Extracted information Start Marker

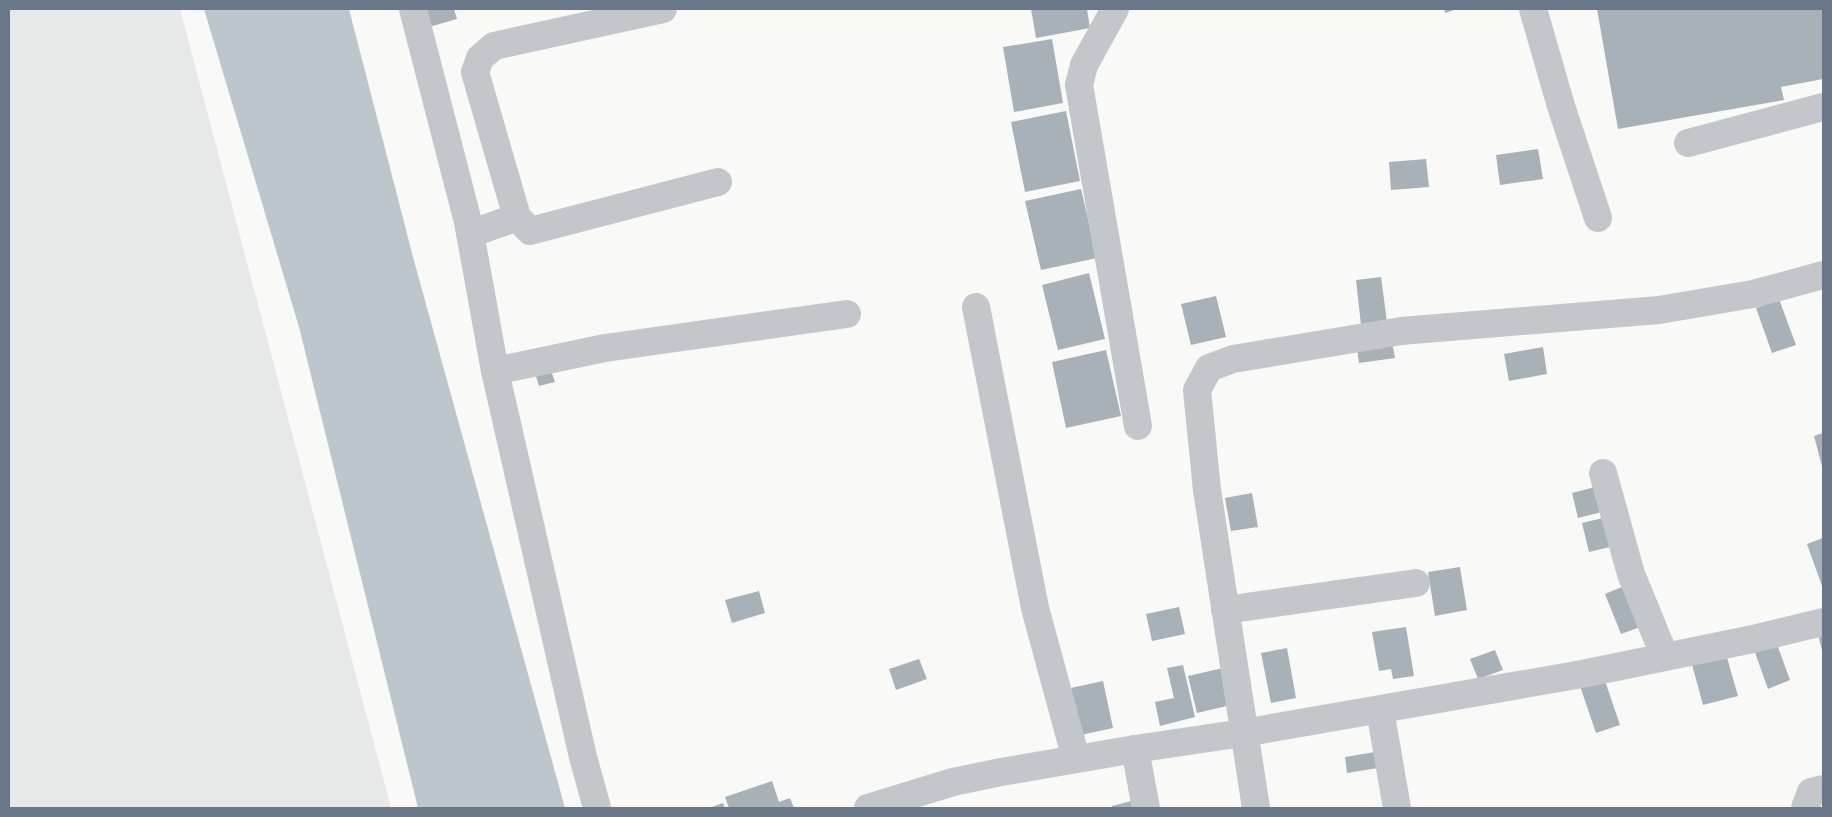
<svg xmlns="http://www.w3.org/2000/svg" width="1832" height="817" viewBox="0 0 1832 817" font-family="'Fira Sans Condensed',sans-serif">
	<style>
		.built { fill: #e7e8e8 }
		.water { fill: #bdc6cc }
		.building { fill: #a9b1b8 }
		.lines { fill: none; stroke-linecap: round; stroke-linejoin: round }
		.minor { stroke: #c3c6cb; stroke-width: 28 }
	</style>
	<rect width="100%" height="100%" fill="#f9f9f7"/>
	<polygon class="built" points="9,9 180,9 391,808 9,808"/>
	<polygon class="water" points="204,9 349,9 413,257 565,808 418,808 299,327"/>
	<g class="building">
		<polygon points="424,9 454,9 457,19 429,27"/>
		<polygon points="1031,9 1087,9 1090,28 1036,38"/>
		<polygon points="1444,9 1457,9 1445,13"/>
		<polygon points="1597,9 1823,9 1823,79 1781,87 1784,100 1618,129"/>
		<polygon points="1052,39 1063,103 1014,112 1003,47"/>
		<polygon points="1066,111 1080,181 1025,192 1011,122"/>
		<polygon points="1538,149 1543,179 1500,185 1496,155"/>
		<polygon points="1426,159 1429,187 1391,190 1389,162"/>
		<polygon points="1081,189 1097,258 1041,270 1025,201"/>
		<polygon points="1089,273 1105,339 1058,350 1042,285"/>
		<polygon points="1381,277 1387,322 1361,325 1356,280"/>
		<polygon points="1216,296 1226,337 1191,345 1181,304"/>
		<polygon points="1779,299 1796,345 1772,353 1756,308"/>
		<polygon points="1391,337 1395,358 1359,363 1356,342"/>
		<polygon points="1543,347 1547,374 1509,381 1504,354"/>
		<polygon points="1106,350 1121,416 1066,428 1052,362"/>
		<polygon points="550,368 555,382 539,386 535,373"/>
		<polygon points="1823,433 1823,470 1814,436"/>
		<polygon points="1599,486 1606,511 1578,518 1572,493"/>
		<polygon points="1252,493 1258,527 1231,531 1225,498"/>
		<polygon points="1607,517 1614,546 1589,552 1582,523"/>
		<polygon points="1823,538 1823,589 1807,544"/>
		<polygon points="1460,567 1467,610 1435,616 1428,572"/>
		<polygon points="1629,584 1646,625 1621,634 1605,594"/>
		<polygon points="759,591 765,613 732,623 725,600"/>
		<polygon points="1179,607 1185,634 1152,641 1146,614"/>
		<polygon points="1823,625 1823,654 1816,627"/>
		<polygon points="1406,627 1414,676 1393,679 1391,669 1379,671 1372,632"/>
		<polygon points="1774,636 1790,680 1768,689 1752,644"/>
		<polygon points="1724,647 1738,696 1703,705 1690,657"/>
		<polygon points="1287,648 1296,698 1271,703 1261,653"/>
		<polygon points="1495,650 1503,670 1478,679 1470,659"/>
		<polygon points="919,659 927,679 896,690 889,669"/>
		<polygon points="1183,665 1195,717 1160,726 1155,702 1174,698 1167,668"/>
		<polygon points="1223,668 1231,705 1197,713 1188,676"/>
		<polygon points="1602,672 1620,725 1596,733 1578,680"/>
		<polygon points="1103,681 1113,728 1081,735 1071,688"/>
		<polygon points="1375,752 1378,768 1347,773 1345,757"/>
		<polygon points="772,781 779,802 790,798 794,808 729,808 725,797"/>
		<polygon points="1135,800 1137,808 1112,808 1112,806"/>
		<polygon points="723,803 725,808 709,808"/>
	</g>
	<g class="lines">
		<g class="minor">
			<polyline points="413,9 468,222 495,371 583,757 597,808"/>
			<polyline points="1115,9 1084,65 1079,85 1138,426"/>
			<polyline points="1533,9 1561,106 1598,218"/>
			<polyline points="1688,143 1823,107"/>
			<polyline points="517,217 475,72 480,58 494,46 663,9"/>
			<polyline points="470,234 517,217 530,231 718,182"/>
			<polyline points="976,307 1035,608 1076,759"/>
			<polyline points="495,371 605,348 847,314"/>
			<polyline points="1603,473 1631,574 1665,657"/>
			<polyline points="1225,610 1416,583"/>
			<polyline points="1380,710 1397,808"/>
			<polyline points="1135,749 1146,808"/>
			<polyline points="868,808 953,782 1001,772 1135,749 1243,733 1582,674 1753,639 1823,622"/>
			<polyline points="1256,808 1207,490 1197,390 1209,368 1233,359 1401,331 1659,310 1753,294 1823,275"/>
			<polyline points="1805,808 1811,792 1823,789"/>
		</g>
	</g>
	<rect width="1832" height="817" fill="none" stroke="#697788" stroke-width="20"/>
</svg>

Extracted information End Marker

→ The problem:
Your task is to collect every line above that contains the word "lines".

→ Your solution:
		.lines { fill: none; stroke-linecap: round; stroke-linejoin: round }
	<g class="lines">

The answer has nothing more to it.